Problem requirements: Beneath this line is the data. Output exactly the lines from the line with "specify URL path" to the line with "price, and inventory", both ends included, and nothing more.

(Source material Opens)

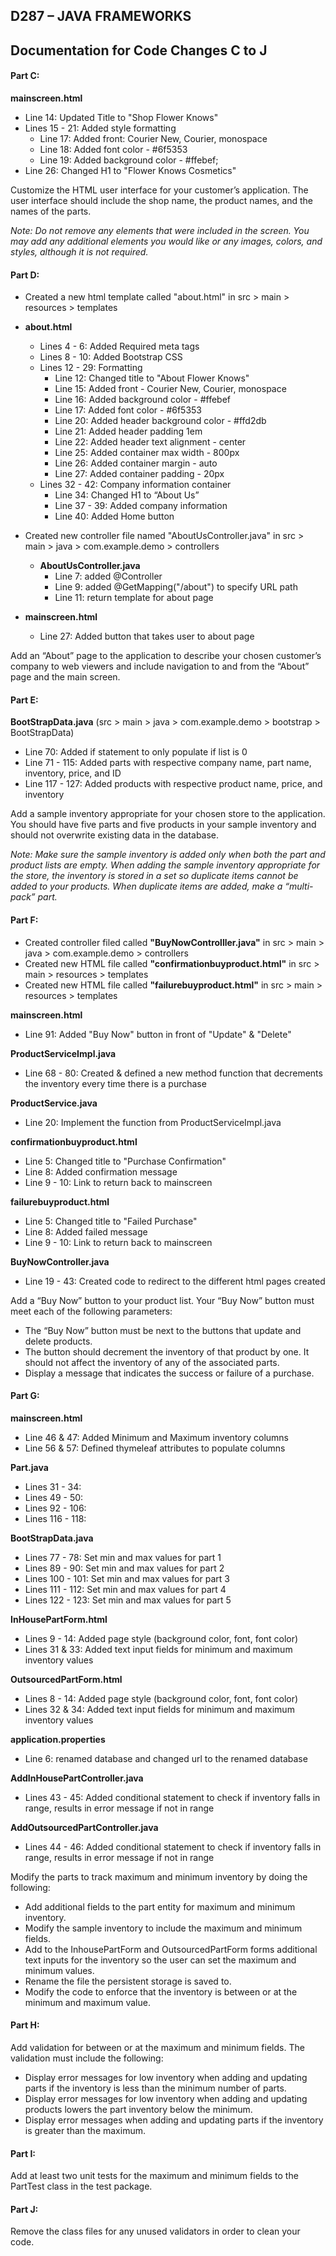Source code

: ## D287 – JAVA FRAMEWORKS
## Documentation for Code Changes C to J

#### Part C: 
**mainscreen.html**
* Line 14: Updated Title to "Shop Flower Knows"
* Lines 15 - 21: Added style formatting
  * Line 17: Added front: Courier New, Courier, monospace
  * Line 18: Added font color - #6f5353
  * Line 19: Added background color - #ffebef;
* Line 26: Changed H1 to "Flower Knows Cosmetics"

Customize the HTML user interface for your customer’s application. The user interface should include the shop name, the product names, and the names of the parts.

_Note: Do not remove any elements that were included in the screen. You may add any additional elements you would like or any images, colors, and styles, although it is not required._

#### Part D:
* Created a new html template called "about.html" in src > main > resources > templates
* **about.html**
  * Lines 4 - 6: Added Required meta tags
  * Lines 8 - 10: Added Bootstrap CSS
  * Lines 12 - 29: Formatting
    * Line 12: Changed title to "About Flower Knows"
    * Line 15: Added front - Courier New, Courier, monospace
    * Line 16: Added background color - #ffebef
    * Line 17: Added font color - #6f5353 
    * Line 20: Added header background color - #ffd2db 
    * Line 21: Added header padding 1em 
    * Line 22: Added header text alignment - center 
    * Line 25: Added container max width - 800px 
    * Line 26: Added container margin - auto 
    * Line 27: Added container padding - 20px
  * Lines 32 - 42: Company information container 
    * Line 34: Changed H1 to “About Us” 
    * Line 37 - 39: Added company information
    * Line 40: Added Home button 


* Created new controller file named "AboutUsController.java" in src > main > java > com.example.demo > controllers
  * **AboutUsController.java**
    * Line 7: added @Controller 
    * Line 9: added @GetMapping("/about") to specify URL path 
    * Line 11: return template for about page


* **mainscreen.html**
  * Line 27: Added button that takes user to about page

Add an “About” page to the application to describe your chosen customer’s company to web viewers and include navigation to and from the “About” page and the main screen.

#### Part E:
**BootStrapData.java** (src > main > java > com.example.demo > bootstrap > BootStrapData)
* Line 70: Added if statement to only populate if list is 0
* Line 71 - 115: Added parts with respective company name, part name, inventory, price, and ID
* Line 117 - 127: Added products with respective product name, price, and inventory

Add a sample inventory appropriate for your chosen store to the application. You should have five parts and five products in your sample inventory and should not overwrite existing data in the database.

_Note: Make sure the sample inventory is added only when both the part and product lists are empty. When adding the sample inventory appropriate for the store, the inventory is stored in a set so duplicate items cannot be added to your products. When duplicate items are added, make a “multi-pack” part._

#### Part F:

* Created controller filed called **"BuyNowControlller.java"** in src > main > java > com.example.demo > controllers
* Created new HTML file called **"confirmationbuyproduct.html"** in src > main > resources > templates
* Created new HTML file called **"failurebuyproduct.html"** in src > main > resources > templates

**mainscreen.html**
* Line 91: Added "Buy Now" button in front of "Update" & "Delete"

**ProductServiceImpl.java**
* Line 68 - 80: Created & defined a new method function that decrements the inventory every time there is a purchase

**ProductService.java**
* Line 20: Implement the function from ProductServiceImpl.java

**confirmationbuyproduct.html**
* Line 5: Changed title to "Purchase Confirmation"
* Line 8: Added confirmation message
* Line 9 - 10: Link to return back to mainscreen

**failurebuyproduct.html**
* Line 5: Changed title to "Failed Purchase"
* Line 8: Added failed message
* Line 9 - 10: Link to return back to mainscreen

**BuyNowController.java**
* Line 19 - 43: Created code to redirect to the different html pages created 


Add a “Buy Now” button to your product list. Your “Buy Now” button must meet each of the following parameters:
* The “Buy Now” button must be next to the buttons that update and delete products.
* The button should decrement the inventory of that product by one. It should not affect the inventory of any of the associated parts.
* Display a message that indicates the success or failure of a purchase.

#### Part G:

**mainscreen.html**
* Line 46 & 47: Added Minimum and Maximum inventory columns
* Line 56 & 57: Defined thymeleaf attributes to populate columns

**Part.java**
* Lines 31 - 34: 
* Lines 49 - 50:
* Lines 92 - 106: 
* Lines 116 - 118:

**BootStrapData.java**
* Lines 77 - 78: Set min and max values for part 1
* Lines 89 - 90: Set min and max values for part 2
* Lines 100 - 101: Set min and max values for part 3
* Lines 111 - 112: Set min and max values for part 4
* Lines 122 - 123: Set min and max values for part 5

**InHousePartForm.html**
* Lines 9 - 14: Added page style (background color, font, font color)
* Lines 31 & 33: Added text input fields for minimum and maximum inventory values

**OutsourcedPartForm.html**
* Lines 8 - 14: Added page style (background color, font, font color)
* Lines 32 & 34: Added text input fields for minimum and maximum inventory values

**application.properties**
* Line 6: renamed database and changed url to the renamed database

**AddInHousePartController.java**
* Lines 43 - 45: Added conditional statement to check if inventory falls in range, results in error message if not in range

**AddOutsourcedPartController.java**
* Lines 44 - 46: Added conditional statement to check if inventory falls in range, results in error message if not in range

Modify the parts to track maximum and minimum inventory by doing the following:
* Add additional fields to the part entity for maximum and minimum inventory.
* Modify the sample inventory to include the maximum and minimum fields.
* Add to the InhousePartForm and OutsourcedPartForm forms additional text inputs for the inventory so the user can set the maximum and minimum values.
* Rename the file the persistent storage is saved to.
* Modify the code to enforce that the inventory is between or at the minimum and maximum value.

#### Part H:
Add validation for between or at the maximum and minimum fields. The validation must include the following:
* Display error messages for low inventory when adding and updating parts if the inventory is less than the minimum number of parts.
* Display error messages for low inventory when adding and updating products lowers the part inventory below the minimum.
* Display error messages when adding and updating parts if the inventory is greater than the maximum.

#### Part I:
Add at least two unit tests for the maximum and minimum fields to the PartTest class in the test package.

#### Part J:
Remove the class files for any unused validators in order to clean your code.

(Source material Closes)
(Source material Opens)

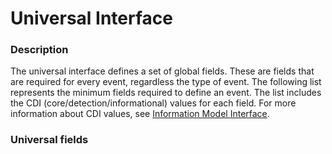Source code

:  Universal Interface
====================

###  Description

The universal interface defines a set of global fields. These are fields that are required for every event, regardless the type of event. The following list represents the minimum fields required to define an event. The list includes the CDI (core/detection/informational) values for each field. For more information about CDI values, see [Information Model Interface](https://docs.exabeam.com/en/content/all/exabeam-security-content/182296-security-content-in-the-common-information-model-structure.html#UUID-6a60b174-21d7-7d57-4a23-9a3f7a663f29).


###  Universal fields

(Source material Closes)

Exercise output:
    * Line 9: added @GetMapping("/about") to specify URL path 
    * Line 11: return template for about page


* **mainscreen.html**
  * Line 27: Added button that takes user to about page

Add an “About” page to the application to describe your chosen customer’s company to web viewers and include navigation to and from the “About” page and the main screen.

#### Part E:
**BootStrapData.java** (src > main > java > com.example.demo > bootstrap > BootStrapData)
* Line 70: Added if statement to only populate if list is 0
* Line 71 - 115: Added parts with respective company name, part name, inventory, price, and ID
* Line 117 - 127: Added products with respective product name, price, and inventory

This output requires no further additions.